シュガートースト
アスナは記憶を喪う前も、失った後も甘いものが好きだ。
昨日、アスナと喧嘩をしてしまった。ほんの些細な、小さな喧嘩だった。記憶を失ってもなお、彼女の自我は消え失せず、それは良いことなのだが、少しずつ経験を積んで、新たな自我を芽生えさせる彼女は外へ、外へとその意識が向いていく。――怖い。彼女を守り通せるのならいい。だが、最終的にはいつも、彼女は記憶を失ってしまう。これまでのことも全て忘れて、また、最初からやり直し。それを繰り返してきたせいで、クラウスは外へ意識が向いていたアスナに、久しぶりに声を荒げてしまった。

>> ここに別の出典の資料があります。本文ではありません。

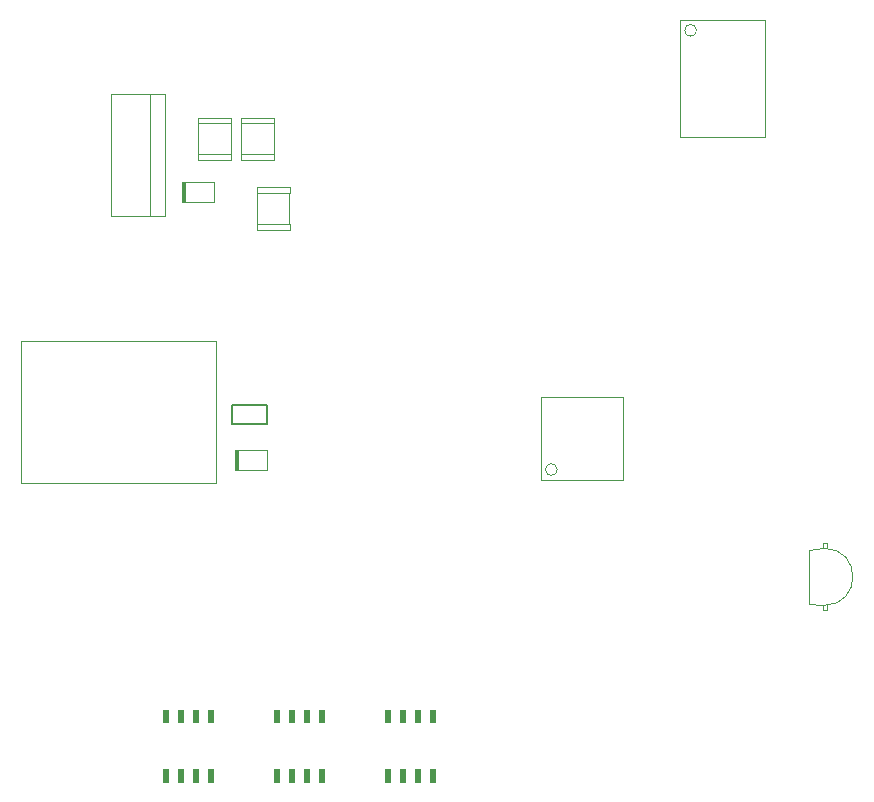
<source format=gbr>
%TF.GenerationSoftware,Altium Limited,Altium Designer,20.2.4 (192)*%
G04 Layer_Color=16711935*
%FSLAX26Y26*%
%MOIN*%
%TF.SameCoordinates,E583F5DD-14CA-44D8-B3B7-8EACC7EC20E5*%
%TF.FilePolarity,Positive*%
%TF.FileFunction,Other,Mechanical_13*%
%TF.Part,Single*%
G01*
G75*
%TA.AperFunction,NonConductor*%
%ADD74C,0.007874*%
%ADD76C,0.003937*%
%ADD103C,0.001968*%
%ADD104R,0.014297X0.066929*%
G36*
X269000Y580000D02*
X249000D01*
Y625000D01*
X269000D01*
Y580000D01*
D02*
G37*
G36*
X319000D02*
X299000D01*
Y625000D01*
X319000D01*
Y580000D01*
D02*
G37*
G36*
X369000Y581000D02*
X349000D01*
Y626000D01*
X369000D01*
Y581000D01*
D02*
G37*
G36*
X269000Y779000D02*
X249000D01*
Y824000D01*
X269000D01*
Y779000D01*
D02*
G37*
G36*
X319000D02*
X299000D01*
Y824000D01*
X319000D01*
Y779000D01*
D02*
G37*
G36*
X369000D02*
X349000D01*
Y824000D01*
X369000D01*
Y779000D01*
D02*
G37*
G36*
X689000D02*
X669000D01*
Y824000D01*
X689000D01*
Y779000D01*
D02*
G37*
G36*
X639000D02*
X619000D01*
Y824000D01*
X639000D01*
Y779000D01*
D02*
G37*
G36*
X419000D02*
X399000D01*
Y824000D01*
X419000D01*
Y779000D01*
D02*
G37*
G36*
X689000Y580000D02*
X669000D01*
Y625000D01*
X689000D01*
Y580000D01*
D02*
G37*
G36*
X639000D02*
X619000D01*
Y625000D01*
X639000D01*
Y580000D01*
D02*
G37*
G36*
X419000D02*
X399000D01*
Y625000D01*
X419000D01*
Y580000D01*
D02*
G37*
G36*
X1009000Y779000D02*
X989000D01*
Y824000D01*
X1009000D01*
Y779000D01*
D02*
G37*
G36*
X789000D02*
X769000D01*
Y824000D01*
X789000D01*
Y779000D01*
D02*
G37*
G36*
X739000D02*
X719000D01*
Y824000D01*
X739000D01*
Y779000D01*
D02*
G37*
G36*
Y581000D02*
X719000D01*
Y626000D01*
X739000D01*
Y581000D01*
D02*
G37*
G36*
X1009000Y580000D02*
X989000D01*
Y625000D01*
X1009000D01*
Y580000D01*
D02*
G37*
G36*
X789000D02*
X769000D01*
Y625000D01*
X789000D01*
Y580000D01*
D02*
G37*
G36*
X1059000D02*
X1039000D01*
Y625000D01*
X1059000D01*
Y580000D01*
D02*
G37*
G36*
X1109000Y581000D02*
X1089000D01*
Y626000D01*
X1109000D01*
Y581000D01*
D02*
G37*
G36*
X1159000Y580000D02*
X1139000D01*
Y625000D01*
X1159000D01*
Y580000D01*
D02*
G37*
G36*
X1059000Y779000D02*
X1039000D01*
Y824000D01*
X1059000D01*
Y779000D01*
D02*
G37*
G36*
X1109000D02*
X1089000D01*
Y824000D01*
X1109000D01*
Y779000D01*
D02*
G37*
G36*
X1159000D02*
X1139000D01*
Y824000D01*
X1159000D01*
Y779000D01*
D02*
G37*
D74*
X480421Y1775012D02*
Y1838988D01*
X595579D01*
Y1775012D02*
Y1838988D01*
X480421Y1775012D02*
X595579D01*
D76*
X2454835Y1172020D02*
G03*
X2454835Y1361980I0J94980D01*
G01*
X2028386Y3088449D02*
G03*
X2028386Y3088449I-19685J0D01*
G01*
X1564323Y1624638D02*
G03*
X1564323Y1624638I-19685J0D01*
G01*
X-221803Y1578992D02*
X427803D01*
X-221803Y2053008D02*
X427803D01*
X-221803Y1578992D02*
Y2053008D01*
X427803Y1578992D02*
Y2053008D01*
X597150Y1623535D02*
Y1690465D01*
X490850Y1623535D02*
Y1690465D01*
Y1623535D02*
X597150D01*
X490850Y1690465D02*
X597150D01*
X312850Y2583465D02*
X419150D01*
X312850Y2516535D02*
X419150D01*
X312850D02*
Y2583465D01*
X419150Y2516535D02*
Y2583465D01*
X76102Y2468276D02*
Y2877724D01*
Y2877724D02*
X257205D01*
Y2468276D02*
Y2877724D01*
X76102Y2468276D02*
X257205D01*
X206024D02*
Y2877724D01*
X2404835Y1356469D02*
X2449716Y1361980D01*
X2404835Y1177531D02*
Y1356469D01*
X2449716Y1361980D02*
X2454835D01*
X2449716Y1172020D02*
X2454835D01*
X2404835Y1177531D02*
X2449716Y1172020D01*
Y1155583D02*
X2464677D01*
X2449716D02*
Y1159847D01*
X2464677D02*
Y1172531D01*
X2449716Y1159847D02*
Y1172020D01*
X2464677Y1155583D02*
Y1159847D01*
X2449716Y1378417D02*
X2464677D01*
Y1374153D02*
Y1378417D01*
X2449716Y1361980D02*
Y1374153D01*
X2464677Y1361469D02*
Y1374153D01*
X2449716D02*
Y1378417D01*
X1973268Y2734118D02*
X2256732D01*
X1973268Y3123882D02*
X2256732D01*
Y2734118D02*
Y3123882D01*
X1973268Y2734118D02*
Y3123882D01*
X1509205Y1589205D02*
X1784795D01*
X1509205Y1864795D02*
X1784795D01*
X1509205Y1589205D02*
Y1864795D01*
X1784795Y1589205D02*
Y1864795D01*
D103*
X561882Y2564866D02*
X672118D01*
X561882Y2545181D02*
X672118D01*
Y2564866D01*
X561882Y2545181D02*
Y2564866D01*
X672118Y2423134D02*
Y2442819D01*
X561882Y2423134D02*
Y2442819D01*
Y2423134D02*
X672118D01*
X561882Y2442819D02*
X672118D01*
X671331D02*
Y2545181D01*
X562669Y2442819D02*
Y2545181D01*
X365882Y2797866D02*
X476118D01*
X365882Y2778181D02*
X476118D01*
Y2797866D01*
X365882Y2778181D02*
Y2797866D01*
X476118Y2656134D02*
Y2675819D01*
X365882Y2656134D02*
Y2675819D01*
Y2656134D02*
X476118D01*
X365882Y2675819D02*
X476118D01*
X475331D02*
Y2778181D01*
X366669Y2675819D02*
Y2778181D01*
X509882Y2656134D02*
X620118D01*
X509882Y2675819D02*
X620118D01*
X509882Y2656134D02*
Y2675819D01*
X620118Y2656134D02*
Y2675819D01*
X509882Y2778181D02*
Y2797866D01*
X620118Y2778181D02*
Y2797866D01*
X509882D02*
X620118D01*
X509882Y2778181D02*
X620118D01*
X510669Y2675819D02*
Y2778181D01*
X619331Y2675819D02*
Y2778181D01*
D104*
X498000Y1657001D02*
D03*
X320000Y2550001D02*
D03*
%TF.MD5,0e24480268f173e854291a31964f2fef*%
M02*

</source>
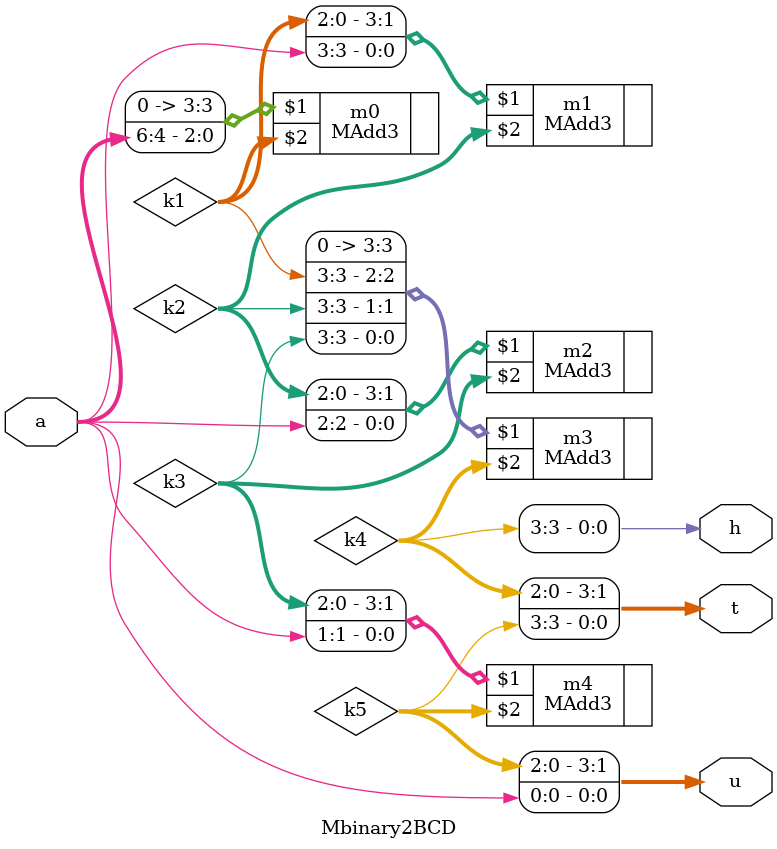
<source format=v>
module Mbinary2BCD (a, h, t, u);
	input [6:0] a;
	output h;
	output [3:0] t;
	output [3:0] u;
	
	wire [3:0] k1;
	wire [3:0] k2;
	wire [3:0] k3;
	wire [3:0] k4;
	wire [3:0] k5;	
	
MAdd3 m0 ({1'b0, a[6:4]}, k1);
MAdd3 m1 ({k1[2:0], a[3]}, k2);
MAdd3 m2 ({k2[2:0], a[2]}, k3);
MAdd3 m3 ({1'b0, k1[3], k2[3], k3[3]}, k4);
MAdd3 m4 ({k3[2:0], a[1]}, k5);
 
assign h = k4[3];
assign t = {k4[2], k4[1], k4[0], k5[3]};
assign u = {k5[2], k5[1], k5[0], a[0]};
	
endmodule 

</source>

それを見ていたギルベルトからの、ほんの些細な仲直りのきっかけであった。
「……甘い」
さく、とシュガートーストをかじったアスナが呟いた。近頃は声も出てくるようになった。それまで無言だった食卓には小さな穴が開いたように、クラウスが目を見開いた。
「……おいしいだろうか」
「…………うん」
小さく頷いた。
クラウスは微笑ましげに頬を緩めた。アスナは少しだけ気恥ずかしくなり、目線をそらしながらシュガートーストをさくさくと食べ進めていく。カリカリとした砂糖の焼けたところと、パンのふわふわがマッチしてとても美味しい。クラウスにはストレートの紅茶、アスナには砂糖の入ったミルクティーだ。
静かにアスナはトーストを置くと、小さく呟いた。
「……ごめん、ね」
「…………いや、私もすまなかった」
君の自由を尊重すべきだったのに。
この歳になってこんな形でしか謝罪できないのが心苦しいが、きっかけがあってよかった。
静かに見守っていたギルベルトが微笑ましそうに笑った。